▸ PROBLEM TO WORK ON
Present the following data again exactly as it is shown.

▸ MATERIAL FOR THIS TASK
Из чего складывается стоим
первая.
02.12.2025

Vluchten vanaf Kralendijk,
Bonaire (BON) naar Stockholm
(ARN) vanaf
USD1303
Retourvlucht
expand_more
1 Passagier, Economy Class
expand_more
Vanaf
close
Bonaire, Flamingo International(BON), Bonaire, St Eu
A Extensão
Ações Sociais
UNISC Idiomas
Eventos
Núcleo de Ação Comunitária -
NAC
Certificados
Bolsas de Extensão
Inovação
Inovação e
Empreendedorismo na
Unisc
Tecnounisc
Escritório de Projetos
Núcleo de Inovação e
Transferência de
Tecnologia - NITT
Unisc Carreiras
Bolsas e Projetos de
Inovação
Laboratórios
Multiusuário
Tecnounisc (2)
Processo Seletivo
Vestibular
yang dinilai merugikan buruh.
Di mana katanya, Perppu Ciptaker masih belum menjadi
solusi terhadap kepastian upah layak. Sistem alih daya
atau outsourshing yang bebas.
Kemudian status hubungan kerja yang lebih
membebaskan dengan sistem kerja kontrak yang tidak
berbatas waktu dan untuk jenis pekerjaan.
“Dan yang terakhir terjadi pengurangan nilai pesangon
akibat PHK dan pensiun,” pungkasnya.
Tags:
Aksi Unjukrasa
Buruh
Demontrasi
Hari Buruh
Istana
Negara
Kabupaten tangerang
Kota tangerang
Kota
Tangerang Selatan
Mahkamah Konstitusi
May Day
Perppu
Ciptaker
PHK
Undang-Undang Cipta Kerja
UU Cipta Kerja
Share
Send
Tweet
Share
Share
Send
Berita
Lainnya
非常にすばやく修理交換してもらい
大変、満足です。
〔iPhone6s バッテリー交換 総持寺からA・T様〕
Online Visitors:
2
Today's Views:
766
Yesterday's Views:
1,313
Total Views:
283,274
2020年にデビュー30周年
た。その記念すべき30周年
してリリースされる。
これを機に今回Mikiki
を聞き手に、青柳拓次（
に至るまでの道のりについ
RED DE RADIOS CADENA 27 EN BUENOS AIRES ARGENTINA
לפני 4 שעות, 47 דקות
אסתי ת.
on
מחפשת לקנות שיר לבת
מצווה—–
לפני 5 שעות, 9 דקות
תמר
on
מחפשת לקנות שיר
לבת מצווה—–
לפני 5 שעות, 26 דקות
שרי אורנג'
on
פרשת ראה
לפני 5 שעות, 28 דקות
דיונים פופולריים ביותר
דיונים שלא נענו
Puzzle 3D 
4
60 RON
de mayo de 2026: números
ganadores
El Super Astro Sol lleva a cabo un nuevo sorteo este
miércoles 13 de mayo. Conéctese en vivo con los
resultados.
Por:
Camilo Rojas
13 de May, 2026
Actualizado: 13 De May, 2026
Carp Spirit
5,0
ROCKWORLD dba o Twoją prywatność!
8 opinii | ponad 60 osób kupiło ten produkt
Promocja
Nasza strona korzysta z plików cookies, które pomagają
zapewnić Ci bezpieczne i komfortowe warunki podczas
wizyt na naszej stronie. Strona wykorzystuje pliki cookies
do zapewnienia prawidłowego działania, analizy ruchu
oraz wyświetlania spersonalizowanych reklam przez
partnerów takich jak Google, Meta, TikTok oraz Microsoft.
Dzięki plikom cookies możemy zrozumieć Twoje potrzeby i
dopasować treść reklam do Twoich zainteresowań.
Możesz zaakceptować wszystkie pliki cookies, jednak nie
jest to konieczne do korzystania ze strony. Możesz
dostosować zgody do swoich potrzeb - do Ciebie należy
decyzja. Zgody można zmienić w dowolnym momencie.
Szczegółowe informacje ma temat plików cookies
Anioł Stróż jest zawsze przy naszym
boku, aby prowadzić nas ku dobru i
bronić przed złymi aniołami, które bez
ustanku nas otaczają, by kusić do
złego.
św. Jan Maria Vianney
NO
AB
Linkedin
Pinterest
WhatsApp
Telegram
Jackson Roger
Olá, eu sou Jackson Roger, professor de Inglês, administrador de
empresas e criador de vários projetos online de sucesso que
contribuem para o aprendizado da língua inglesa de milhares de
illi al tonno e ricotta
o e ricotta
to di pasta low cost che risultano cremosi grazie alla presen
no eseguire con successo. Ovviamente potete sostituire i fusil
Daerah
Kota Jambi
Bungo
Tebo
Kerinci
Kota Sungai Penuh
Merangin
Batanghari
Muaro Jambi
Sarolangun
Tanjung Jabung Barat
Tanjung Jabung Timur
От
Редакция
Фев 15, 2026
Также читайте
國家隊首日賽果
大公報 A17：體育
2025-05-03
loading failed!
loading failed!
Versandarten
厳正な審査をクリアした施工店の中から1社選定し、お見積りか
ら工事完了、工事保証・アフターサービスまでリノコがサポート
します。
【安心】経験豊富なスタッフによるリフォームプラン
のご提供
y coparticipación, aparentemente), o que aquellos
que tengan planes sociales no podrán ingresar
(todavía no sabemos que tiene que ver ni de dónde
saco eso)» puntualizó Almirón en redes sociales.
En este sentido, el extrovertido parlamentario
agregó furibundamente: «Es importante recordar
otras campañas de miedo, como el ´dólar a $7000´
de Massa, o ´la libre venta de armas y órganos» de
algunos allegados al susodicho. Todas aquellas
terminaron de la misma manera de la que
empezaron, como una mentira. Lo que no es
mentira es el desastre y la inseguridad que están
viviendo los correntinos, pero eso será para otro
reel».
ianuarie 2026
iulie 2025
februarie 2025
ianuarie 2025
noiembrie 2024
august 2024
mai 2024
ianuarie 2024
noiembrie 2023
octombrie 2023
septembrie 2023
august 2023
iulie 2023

▸ EXERCISE RESULT
Из чего складывается стоим
первая.
02.12.2025

Vluchten vanaf Kralendijk,
Bonaire (BON) naar Stockholm
(ARN) vanaf
USD1303
Retourvlucht
expand_more
1 Passagier, Economy Class
expand_more
Vanaf
close
Bonaire, Flamingo International(BON), Bonaire, St Eu
A Extensão
Ações Sociais
UNISC Idiomas
Eventos
Núcleo de Ação Comunitária -
NAC
Certificados
Bolsas de Extensão
Inovação
Inovação e
Empreendedorismo na
Unisc
Tecnounisc
Escritório de Projetos
Núcleo de Inovação e
Transferência de
Tecnologia - NITT
Unisc Carreiras
Bolsas e Projetos de
Inovação
Laboratórios
Multiusuário
Tecnounisc (2)
Processo Seletivo
Vestibular
yang dinilai merugikan buruh.
Di mana katanya, Perppu Ciptaker masih belum menjadi
solusi terhadap kepastian upah layak. Sistem alih daya
atau outsourshing yang bebas.
Kemudian status hubungan kerja yang lebih
membebaskan dengan sistem kerja kontrak yang tidak
berbatas waktu dan untuk jenis pekerjaan.
“Dan yang terakhir terjadi pengurangan nilai pesangon
akibat PHK dan pensiun,” pungkasnya.
Tags:
Aksi Unjukrasa
Buruh
Demontrasi
Hari Buruh
Istana
Negara
Kabupaten tangerang
Kota tangerang
Kota
Tangerang Selatan
Mahkamah Konstitusi
May Day
Perppu
Ciptaker
PHK
Undang-Undang Cipta Kerja
UU Cipta Kerja
Share
Send
Tweet
Share
Share
Send
Berita
Lainnya
非常にすばやく修理交換してもらい
大変、満足です。
〔iPhone6s バッテリー交換 総持寺からA・T様〕
Online Visitors:
2
Today's Views:
766
Yesterday's Views:
1,313
Total Views:
283,274
2020年にデビュー30周年
た。その記念すべき30周年
してリリースされる。
これを機に今回Mikiki
を聞き手に、青柳拓次（
に至るまでの道のりについ
RED DE RADIOS CADENA 27 EN BUENOS AIRES ARGENTINA
לפני 4 שעות, 47 דקות
אסתי ת.
on
מחפשת לקנות שיר לבת
מצווה—–
לפני 5 שעות, 9 דקות
תמר
on
מחפשת לקנות שיר
לבת מצווה—–
לפני 5 שעות, 26 דקות
שרי אורנג'
on
פרשת ראה
לפני 5 שעות, 28 דקות
דיונים פופולריים ביותר
דיונים שלא נענו
Puzzle 3D 
4
60 RON
de mayo de 2026: números
ganadores
El Super Astro Sol lleva a cabo un nuevo sorteo este
miércoles 13 de mayo. Conéctese en vivo con los
resultados.
Por:
Camilo Rojas
13 de May, 2026
Actualizado: 13 De May, 2026
Carp Spirit
5,0
ROCKWORLD dba o Twoją prywatność!
8 opinii | ponad 60 osób kupiło ten produkt
Promocja
Nasza strona korzysta z plików cookies, które pomagają
zapewnić Ci bezpieczne i komfortowe warunki podczas
wizyt na naszej stronie. Strona wykorzystuje pliki cookies
do zapewnienia prawidłowego działania, analizy ruchu
oraz wyświetlania spersonalizowanych reklam przez
partnerów takich jak Google, Meta, TikTok oraz Microsoft.
Dzięki plikom cookies możemy zrozumieć Twoje potrzeby i
dopasować treść reklam do Twoich zainteresowań.
Możesz zaakceptować wszystkie pliki cookies, jednak nie
jest to konieczne do korzystania ze strony. Możesz
dostosować zgody do swoich potrzeb - do Ciebie należy
decyzja. Zgody można zmienić w dowolnym momencie.
Szczegółowe informacje ma temat plików cookies
Anioł Stróż jest zawsze przy naszym
boku, aby prowadzić nas ku dobru i
bronić przed złymi aniołami, które bez
ustanku nas otaczają, by kusić do
złego.
św. Jan Maria Vianney
NO
AB
Linkedin
Pinterest
WhatsApp
Telegram
Jackson Roger
Olá, eu sou Jackson Roger, professor de Inglês, administrador de
empresas e criador de vários projetos online de sucesso que
contribuem para o aprendizado da língua inglesa de milhares de
illi al tonno e ricotta
o e ricotta
to di pasta low cost che risultano cremosi grazie alla presen
no eseguire con successo. Ovviamente potete sostituire i fusil
Daerah
Kota Jambi
Bungo
Tebo
Kerinci
Kota Sungai Penuh
Merangin
Batanghari
Muaro Jambi
Sarolangun
Tanjung Jabung Barat
Tanjung Jabung Timur
От
Редакция
Фев 15, 2026
Также читайте
國家隊首日賽果
大公報 A17：體育
2025-05-03
loading failed!
loading failed!
Versandarten
厳正な審査をクリアした施工店の中から1社選定し、お見積りか
ら工事完了、工事保証・アフターサービスまでリノコがサポート
します。
【安心】経験豊富なスタッフによるリフォームプラン
のご提供
y coparticipación, aparentemente), o que aquellos
que tengan planes sociales no podrán ingresar
(todavía no sabemos que tiene que ver ni de dónde
saco eso)» puntualizó Almirón en redes sociales.
En este sentido, el extrovertido parlamentario
agregó furibundamente: «Es importante recordar
otras campañas de miedo, como el ´dólar a $7000´
de Massa, o ´la libre venta de armas y órganos» de
algunos allegados al susodicho. Todas aquellas
terminaron de la misma manera de la que
empezaron, como una mentira. Lo que no es
mentira es el desastre y la inseguridad que están
viviendo los correntinos, pero eso será para otro
reel».
ianuarie 2026
iulie 2025
februarie 2025
ianuarie 2025
noiembrie 2024
august 2024
mai 2024
ianuarie 2024
noiembrie 2023
octombrie 2023
septembrie 2023
august 2023
iulie 2023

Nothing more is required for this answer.